If George is soft his daughter, Rachel, is stony. A single mother caring for her young son while navigating the tumultuous world of office politics, Rachel can be cruel, though usually inadvertently so. (In college, for example, she drove away her roommate by mockingly describing The Wizard of Oz’s Cowardly Lion as a mincing pedophile, not knowing that her friend both adored the movie and had also been “fiddled with” by her grandfather).  It’s a cruelty born of her “permanent fury.” And though she may be her father’s polar opposite, she finds herself in a similar situation as George’s when the opens: lonely, and unable to connect with anyone, even her father.

Not content to simply retell a fairy tale set in a magic-less modern world, Ness alternates these scenes of George and his loved ones with increasingly experimental fragments—elaborations of Kumiko’s tile-pictures—that follow the story of  “the lady” and “the volcano,” two forces forever doomed to clash and to love one another. These brief, impressionistic scenes with their exuberant use of archaic, poetic language and surreal plot elements read far more like actual fable than anything else in the novel. The lady “flies for a lifetime” over the newborn Earth, granting “absolution wherever she lands,” literally “piercing hearts with her forgiveness, for of what do we ever ask forgiveness if not our offenses against joy?” The volcano refuses to be forgiven and transformed into peaceful mountain. Her tells her malevolently, while “lava and heat and destruction flow from him in waves,” that “the point of a volcano is anger.” As the novel progresses it’s clear that the timeless lady is none other than Kumiko. Who the volcano is, though, is less easily pinned down. He is personified with green eyes, but at some point the eyes of nearly every character in the book “flash green” in times of anger or poor-decision-making.

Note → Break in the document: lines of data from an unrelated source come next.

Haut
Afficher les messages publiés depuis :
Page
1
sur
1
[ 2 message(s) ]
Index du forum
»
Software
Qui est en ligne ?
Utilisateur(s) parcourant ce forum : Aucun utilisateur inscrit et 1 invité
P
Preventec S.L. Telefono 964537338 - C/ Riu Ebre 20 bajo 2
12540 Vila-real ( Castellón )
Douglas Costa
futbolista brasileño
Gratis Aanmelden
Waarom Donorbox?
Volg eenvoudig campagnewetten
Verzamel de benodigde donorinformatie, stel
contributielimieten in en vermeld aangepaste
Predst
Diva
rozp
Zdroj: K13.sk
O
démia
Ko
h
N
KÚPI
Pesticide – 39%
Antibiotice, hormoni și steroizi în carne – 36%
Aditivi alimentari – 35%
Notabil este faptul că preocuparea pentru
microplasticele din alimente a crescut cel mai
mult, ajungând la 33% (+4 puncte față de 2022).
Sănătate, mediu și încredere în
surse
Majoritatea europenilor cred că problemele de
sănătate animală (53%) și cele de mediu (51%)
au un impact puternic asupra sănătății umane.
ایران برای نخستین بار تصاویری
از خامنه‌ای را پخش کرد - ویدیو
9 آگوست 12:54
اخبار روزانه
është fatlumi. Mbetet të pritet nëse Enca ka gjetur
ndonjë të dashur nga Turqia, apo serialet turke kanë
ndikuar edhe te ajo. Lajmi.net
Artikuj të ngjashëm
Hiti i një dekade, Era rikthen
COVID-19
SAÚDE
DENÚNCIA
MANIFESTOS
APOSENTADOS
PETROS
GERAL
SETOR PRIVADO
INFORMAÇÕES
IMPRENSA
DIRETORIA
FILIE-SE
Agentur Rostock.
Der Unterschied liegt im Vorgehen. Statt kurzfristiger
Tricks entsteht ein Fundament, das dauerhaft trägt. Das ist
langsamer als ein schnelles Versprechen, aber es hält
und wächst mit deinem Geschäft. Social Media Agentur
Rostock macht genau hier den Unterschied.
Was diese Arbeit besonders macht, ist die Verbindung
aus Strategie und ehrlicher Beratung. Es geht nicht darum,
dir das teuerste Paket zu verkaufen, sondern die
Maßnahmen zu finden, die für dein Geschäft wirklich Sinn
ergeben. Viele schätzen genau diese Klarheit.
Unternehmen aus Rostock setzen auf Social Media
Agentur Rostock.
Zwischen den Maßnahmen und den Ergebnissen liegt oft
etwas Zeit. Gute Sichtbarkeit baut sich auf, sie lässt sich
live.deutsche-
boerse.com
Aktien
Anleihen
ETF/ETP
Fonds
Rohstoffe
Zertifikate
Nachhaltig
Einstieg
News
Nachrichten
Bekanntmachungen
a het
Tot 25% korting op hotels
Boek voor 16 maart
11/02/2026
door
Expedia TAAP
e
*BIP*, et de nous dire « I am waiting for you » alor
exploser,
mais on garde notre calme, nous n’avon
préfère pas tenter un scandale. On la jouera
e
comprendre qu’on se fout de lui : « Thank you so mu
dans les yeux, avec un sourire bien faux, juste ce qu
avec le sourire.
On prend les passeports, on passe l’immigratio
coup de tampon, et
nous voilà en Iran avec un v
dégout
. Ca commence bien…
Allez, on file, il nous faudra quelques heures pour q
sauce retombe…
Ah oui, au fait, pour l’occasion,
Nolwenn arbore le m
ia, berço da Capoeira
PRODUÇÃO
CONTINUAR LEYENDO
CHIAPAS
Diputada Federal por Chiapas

Ness, who has won several awards for his children’s literature, has a wonderful ear for language, and clearly abides by a motto of flourish and excess, a choice well suited to the story’s fairy-tale roots. Here’s how he describes George wondering what kind of bird has crash landed in his garden: “ ‘A heron?’ he thought. ‘A stork?’ But it was nothing at all like those hunched, purplish grey birds he sometimes saw skulking around the city like unwashed old gentlemen.” And he describes the “unearthly sound” of the bird crashing as “a mournful shatter of frozen midnight falling to earth to pierce [George’s] heart and lodge there forever, never to move, never to melt—but he, being who he was, assumed it was his bladder.”  Ness’s delight in such lyricism is spared from being overly precious by the narrator’s wry awareness of the text’s grounding in fable, though at times this falters. Kumiko, for instance, often delivers self-evident statements in koan-like aphorism so that is sounds (as George says) like she’s “[speaking] as if at the beginning of a story.” Occasionally, this tendency leads her to come off as Mary Poppins crossed with Yoda: “You know that not to be true…and so I ask you to think on it.”

Regardless, Ness’s sincerity and the risks he takes with traditional structure and narrative are exciting and a true pleasure to read, as is the attention he pays to a folktale not often examined in Western culture. The Crane Wife is a small gem of a book, one that plays with the conception of story itself and is unafraid to leave the reader with a sense of astonishment.